Overview

News

International success for LOEWE: Professor Dr Saloumeh Gholami, linguist at LOEWE Minority Studies, receives a Global Professorship from Cambridge University

Linguist Saloumeh Gholami is a member of the board of directors of the LOEWE research cluster "Minority Studies: Language and Identity" at Goethe University Frankfurt
© 2014 Gholami
Linguist Saloumeh Gholami is a member of the board of directors of the LOEWE research cluster "Minority Studies: Language and Identity" at Goethe University Frankfurt

The British Academy's Global Professorships are intended to strengthen the UK's research activities by further expanding collaboration with renowned academics. Dr Saloumeh Gholami, professor and linguist of the LOEWE Cluster "Minority Studies: Language and Identity", has been awarded a Global Professorship at the renowned University of Cambridge in March 2024.

The professorship offers internationally recognised researchers from the humanities and social sciences the opportunity to pursue high-risk research questions at a British institution. The British Academy selects potential candidates who can then be nominated by a British university. Gholami was nominated as one of eight professorships by Cambridge University in 2023 and thus receives the Global Professorship, which is endowed with around one million euros. From September 2024, she will have the opportunity to continue working on her research project "Persisting Through Change: A Study of Oral Literature and Cultural Interaction in the Zoroastrian Community".
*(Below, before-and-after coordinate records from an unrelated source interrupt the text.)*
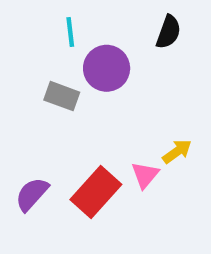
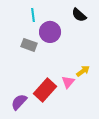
black semicircle: (168, 32) -> (79, 15), turned 112
purple semicircle: (32, 194) -> (19, 102), moved

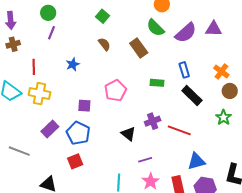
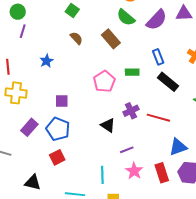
pink pentagon: (115, 91) -> (104, 81), moved

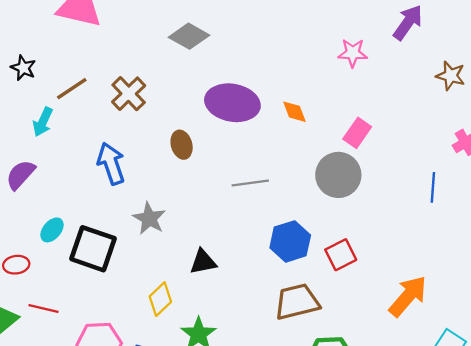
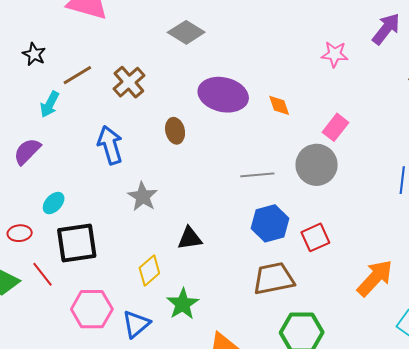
gray line: (250, 183) -> (257, 175), moved
black square: (93, 249) -> (77, 243), moved, turned -30
red line: (43, 308) -> (43, 274), turned 36

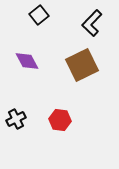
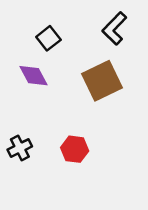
black square: (39, 15) -> (48, 38), moved

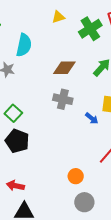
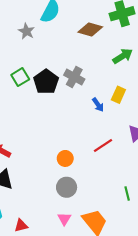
brown diamond: (64, 68) -> (90, 29), moved
black pentagon: (17, 141) -> (46, 82), moved

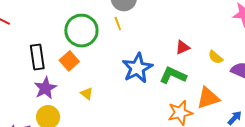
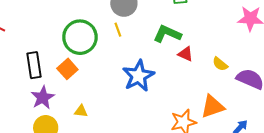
red triangle: (183, 47) -> (186, 54), turned 49
green L-shape: (173, 75) -> (167, 34), moved
yellow triangle: (87, 94) -> (81, 111), moved, turned -32

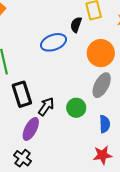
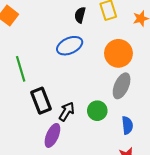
black semicircle: (76, 25) -> (80, 15), moved

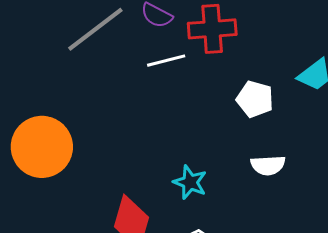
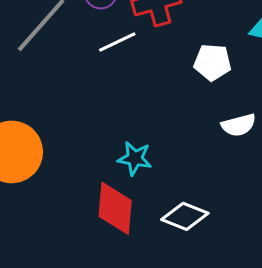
cyan star: (190, 182) -> (135, 158), moved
Professor Saloumeh Gholami's research project, based at the Faculty of Asian and Middle Eastern Studies (FAMES) at the University of Cambridge, represents an important interface between traditional humanities and modern, data-driven research approaches. Through close collaboration with two Interdisciplinary Research Centres (IRCs), it draws on both the focus of the Cambridge Centre for Data-Driven Discovery and innovative, technology-supported research methodologies. This interplay enables novel research and documentation of linguistic phenomena and cultural practices.

Zoroastrianism is one of the oldest monotheistic religions in the world with approximately 150,000 members in Iran, India, Pakistan, Australia, Canada, the USA and the UK. The aim of Prof. Saloumeh Gholami's work is to analyse the oral literature and tradition in Zoroastrianism as well as the influence of the Islamic majority culture.

Since 2020, Gholami has been a board member of the LOEWE Cluster "Minority Studies: Language and Identity", which is led by Goethe University Frankfurt.